As a kid I often spent my holidays with my relatives: mostly my maternal grandparents and at my father's sisters. All three houses had a number of people, and the conversations of various sorts had played a serious role in shaping my childhood. The lawn at Kalighat, the walks with my grandfather through Lake Market or Potopara, street cricket at Dover Lane - everything remains incredibly detailed and rich in my memory.
Tere mere milan ki ye raina
Naya koi gul khilayegi, tabhi to chanchal hai tere naina
Dekho na, dekho na.
Years passed by; the movie and song both went on to become my favourites. I came to know that the movie was based on the 1954 classic A Star is Born; the song was based on the Rabindrasangeet যদি তারে নাই চিনি গো; and despite the fact that both Kishore and Lata were at their melodious best and the leading pair put up sombre expressions while putting their rehearsed lips to the song, the fact remained that the lyrics (at least the first two lines, if not the entire song) were entirely physical.
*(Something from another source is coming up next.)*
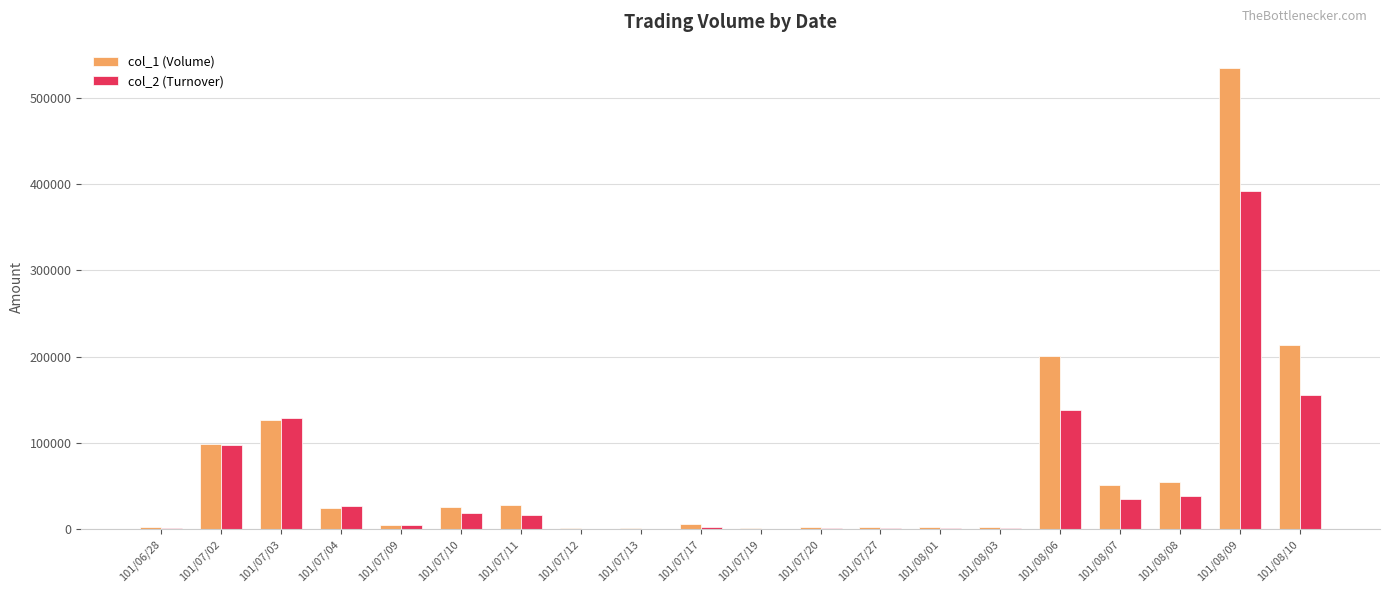

What are all the series names shown in the legend?

col_1 (Volume), col_2 (Turnover)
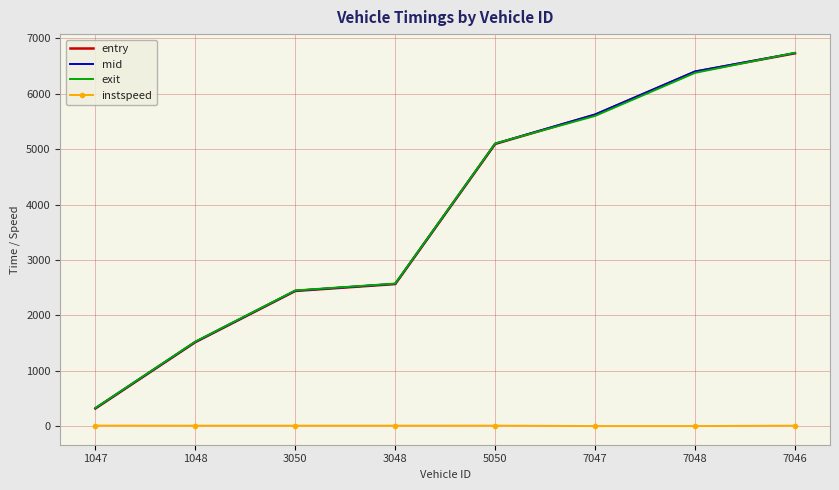

What is the total value across all series at 1047?

992.3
If you don't believe me, go through the lines again. I don't think Majroohji ever wanted to hide the fact that the man was craving for the night to arrive, and could see a similar sensuous desire in the eyes of his beloved. Neither do I have an objection to the tone of the song. What I don't like is the universal acceptance of the fact that the song is an innocent romantic aphysical one. I wish people listened to lyrics somewhat more carefully.
*** *** ***
Jab bhi khayaalon mein tu aaye,
Mere badan se khushboo aaye,
Mehke badan mein rahaa naa jaaye
Rahaa jaaye na.
Reshmi raaten roz na hogi,
Ye saugaaten roz na hogi,
Zindagi tujh bin raas na aaye,
Raas aaye na.
If that isn't brilliant, I don't know what is. Possibly just another proof that you need not display flesh on screen to enhance sexuality. And then, you can't deny Rekha's screen appearance which simply took the masterpiece to the next level.